Scenario 5: Retrieving older files on the Linux Cluster systems

This subsection is of interest only to users of the Linux Cluster systems at LRZ.

Due to changes in the system configuration, it is necessary to use one of the following commands to retrieve files archived before April 14, 2009:

  • for files archived after the restructuring of the HOME path names; please take note of the curly brackets (see above):
dsmc retrieve {/home}/cluster/$(id -g -n)/$USER/MyDirectory \
        $HOME/MyDirectory -subdir=yes  -se=HPCArchive
  • for files archived before the restructuring of the HOME path names:
dsmc retrieve /home/cluster/$USER/MyDirectory \
        $HOME/MyDirectory -subdir=yes  -se=HPCArchive
  • for files archived from the /lustre or /lustre_projects storage areas:
dsmc retrieve /lustre[_projects]/.../MyDirectory \
        /lustre[_projects]/.../MyDirectory -subdir=yes  -se=HPCArchive

Do not forget to clean up your environment ...

Once the files stored on a different TSM node have been retrieved, please reset the configuration to the original user account and/or system by running

source set_dsm_config.sh

Otherwise, attempts to perform "normal" archiving or restoring (under the own user account) may fail or yield unexpected results.

The TSM concept of File Space

TSM uses so-called file spaces which represent the file systems. However this depends on how filesystems are mounted. On rare occasions LRZ may need to change the mount points which results in different file spaces. The file space can be display by using the command

dsmc q fi

E.g., on HLRB2/home and/home/hlrb2 represent two distinct file spaces.

Which file space is used by TSM depends on the specifications in the command:

dsmc q ar "/home/*" -subdir=yes 

would display the files in the space /home but not the files in the file space /home/hlrb2; vice versa the command

dsmc q ar "/home/hlrb2/*" -subdir=yes 

would display the file in file space /home/hlrb2 but not the files in the file space /home. The file space can be explicitly specified by using curly brackets.

dsmc q ar "{/home}/hlrb2/*" -subdir=yes

would display all files from the file space /home which were archived from the directory /home/hlrb2. Thus, the previous two commands would give different output although the same files in the file system are targeted.


Optimal usage of TSM

In order to achieve a better performance with TSM archive or retrieve jobs you should consider the following guidelines.

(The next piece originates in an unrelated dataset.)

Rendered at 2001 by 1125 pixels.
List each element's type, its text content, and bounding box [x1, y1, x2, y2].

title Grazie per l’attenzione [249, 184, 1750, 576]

Archiving/Retrieving large files

Use this procedure only if your archive files are larger than 1 GByte each.
Otherwhise, first accumulate your files in tar archives, which are larger than 1 GByte, or follow the procedure explained in the next subsection. If you have multiple files to archive/retrieve you should archive/retrieve more than one file per dsmc call. For large files the optimum throughput performance is achieved with 4 files per dsmc call. If you have 6 files to archive for example call:

dsmc ar file1 file2 file3 file4
dsmc ar file5 file6
Archiving/retrieving more than 4 files with one dsmc call does not increase TSM performance anymore. Instead it may even lead to a slightly lower overall performance.

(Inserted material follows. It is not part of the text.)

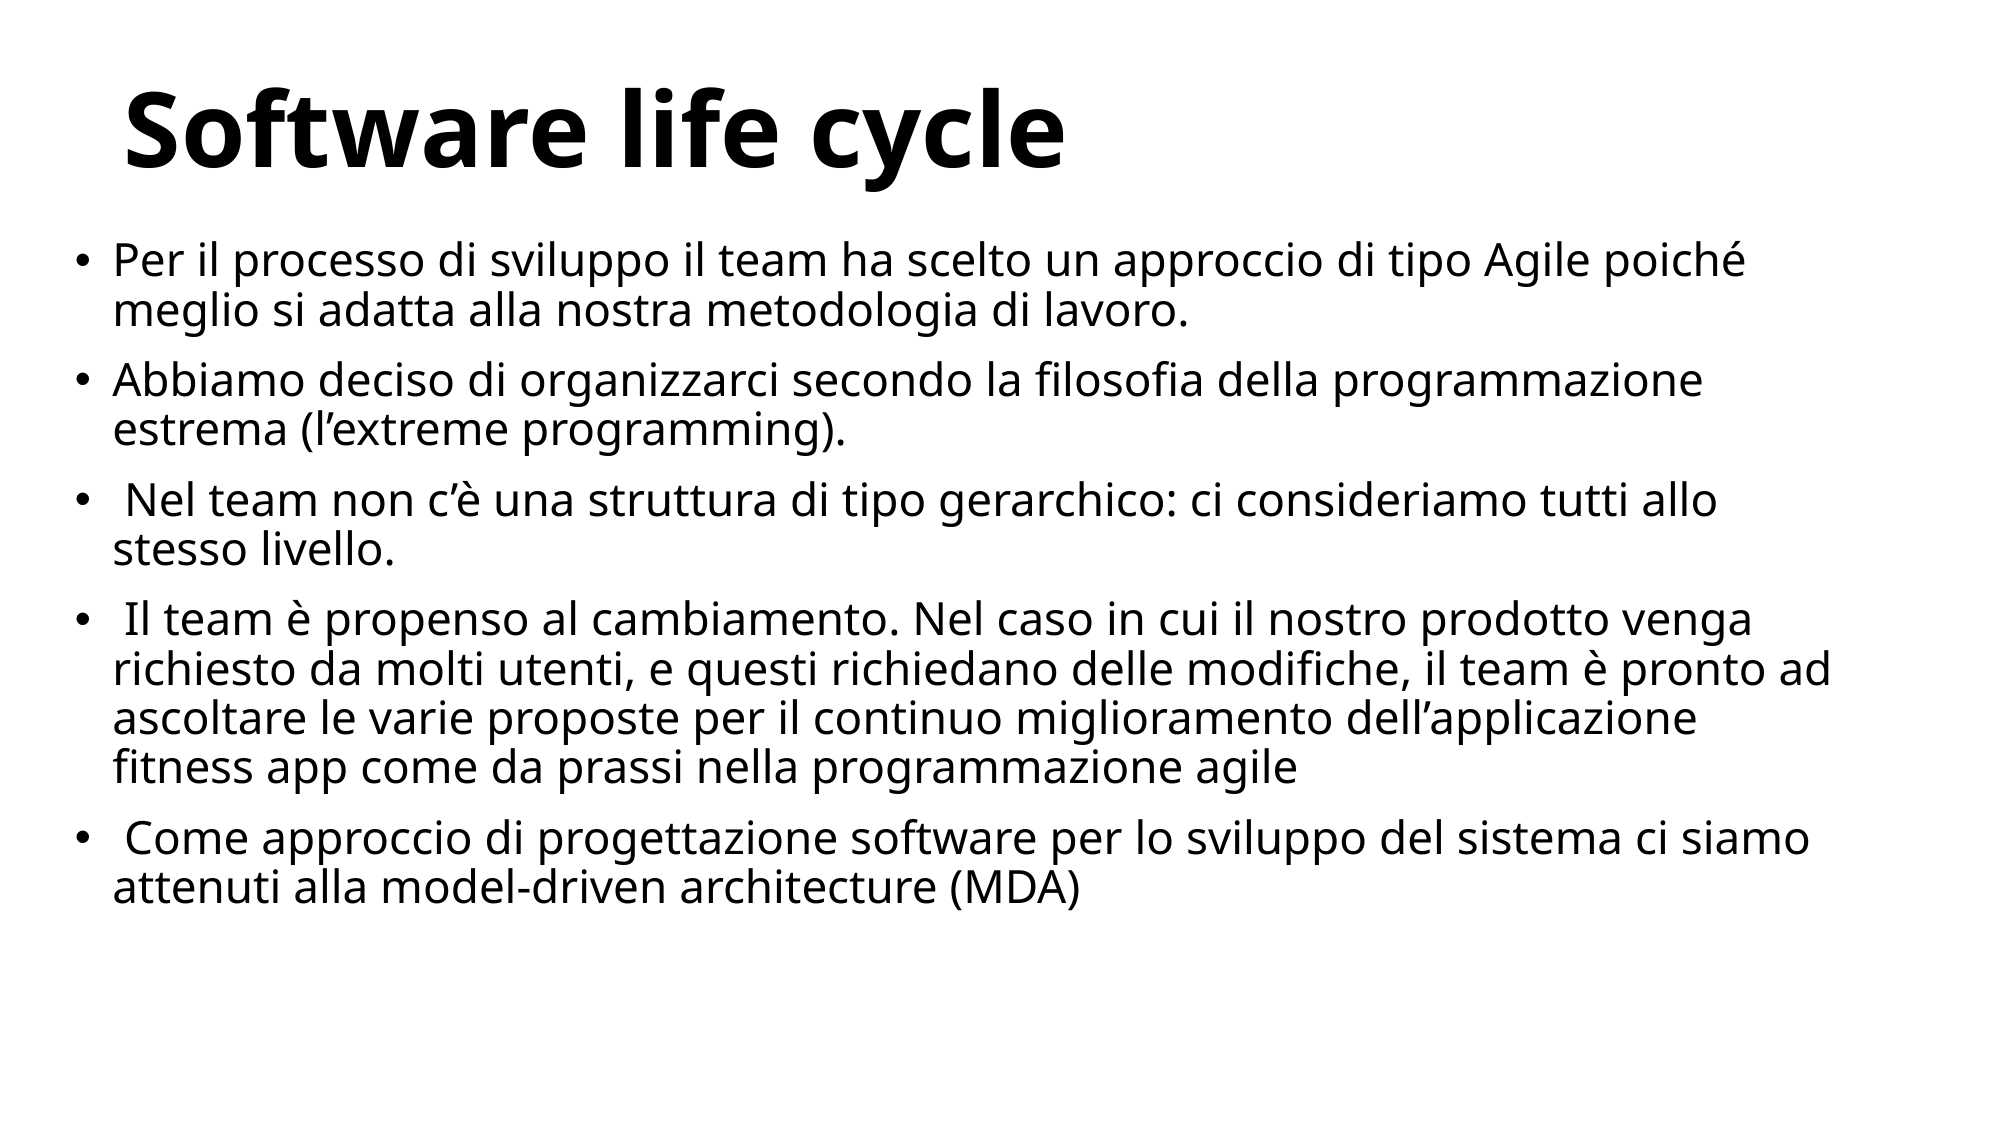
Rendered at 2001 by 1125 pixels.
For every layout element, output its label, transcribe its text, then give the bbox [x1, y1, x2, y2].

title Software life cycle [108, 59, 1863, 209]
list Per il processo di sviluppo il team ha scelto un approccio di tipo Agile poiché meglio si adatta alla nostra metodologia di lavoro. Abbiamo deciso di organizzarci secondo la filosofia della programmazione estrema (l’extreme programming). Nel team non c’è una struttura di tipo gerarchico: ci consideriamo tutti allo stesso livello. Il team è propenso al cambiamento. Nel caso in cui il nostro prodotto venga richiesto da molti utenti, e questi richiedano delle modifiche, il team è pronto ad ascoltare le varie proposte per il continuo miglioramento dell’applicazione fitness app come da prassi nella programmazione agile Come approccio di progettazione software per lo sviluppo del sistema ci siamo attenuti alla model-driven architecture (MDA) [59, 229, 1863, 1014]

Using file lists for many small files

If you want to archive/retrieve more than 100 files which are smaller than 1 GByte each, you should archive/retrieve them via a file list. To do so, create a file fileList.txt, which contains the full qualified path names of the files to archive, one per line. You must not use any wildcard character, and if a file name contains spaces you must enclose the name with quotes. After that, invoke

dsmc ar -filelist=fileList.txt

It is worth mentioning that accumulating many small files into few large files, by using system tools like tar, is beneficial in terms of TSM archive/retrieve performance. So, if possible create few large files and archive them by using the procedure described in the previous subsection.

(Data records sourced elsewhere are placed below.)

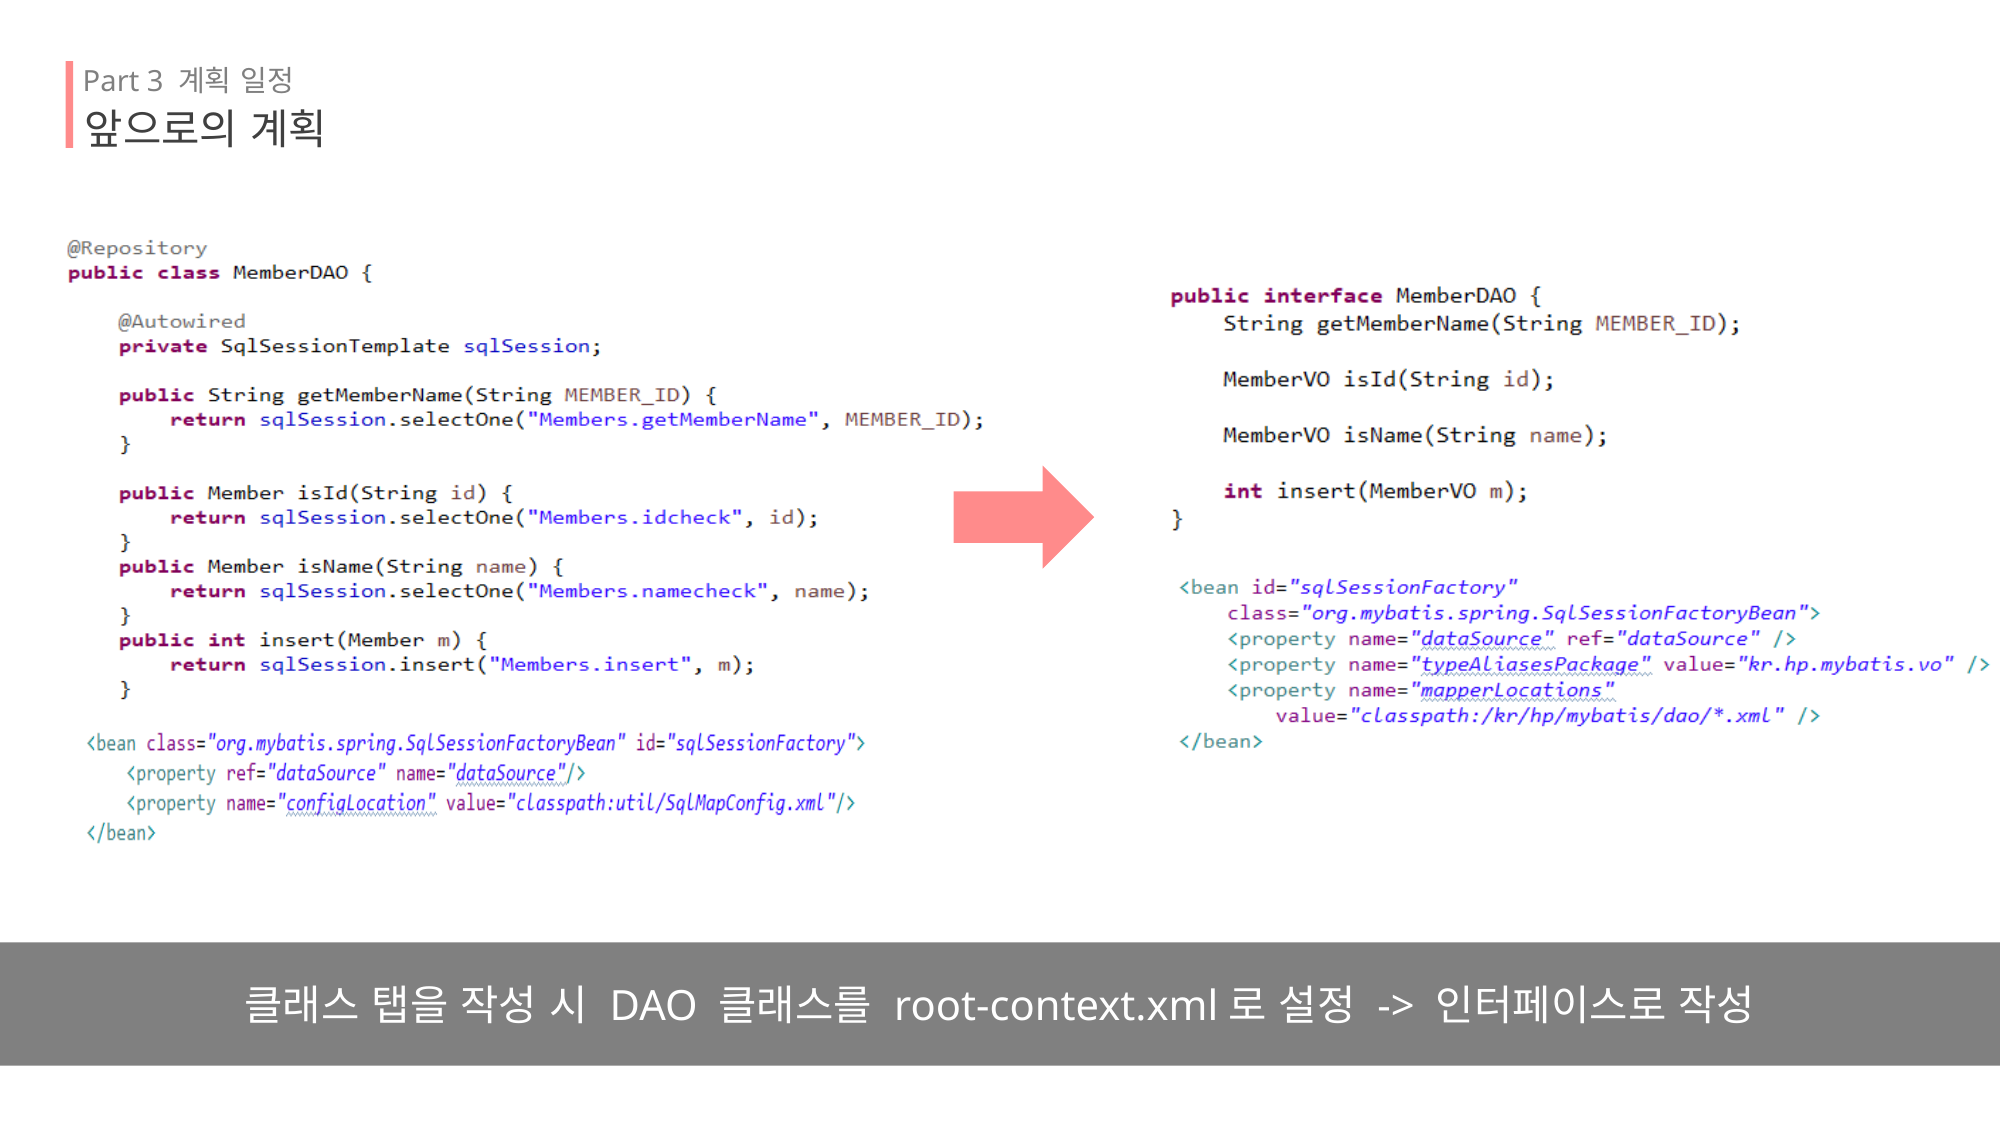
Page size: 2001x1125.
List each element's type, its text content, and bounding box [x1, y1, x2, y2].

text_box [1007, 463, 1096, 572]
picture [65, 226, 1007, 856]
text_box 클래스 탭을 작성 시 DAO 클래스를 root-context.xml로 설정 -> 인터페이스로 작성 [229, 971, 1771, 1036]
text_box [0, 941, 2000, 1067]
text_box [65, 55, 342, 162]
picture [1169, 272, 2000, 756]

Reserving CPUs for archiving

TSM archive/retrieve performance can be further improved by dedicating CPUs to the TSM client. You can choose from two options:
  1. Interactive batch job for archiving/retrieving on SuperMUC

    (Note - this is not yet fully determined and may change)
    Use a llrun job to process TSM archiving, using at most 4 archive/retrieve jobs which are executed in parallel.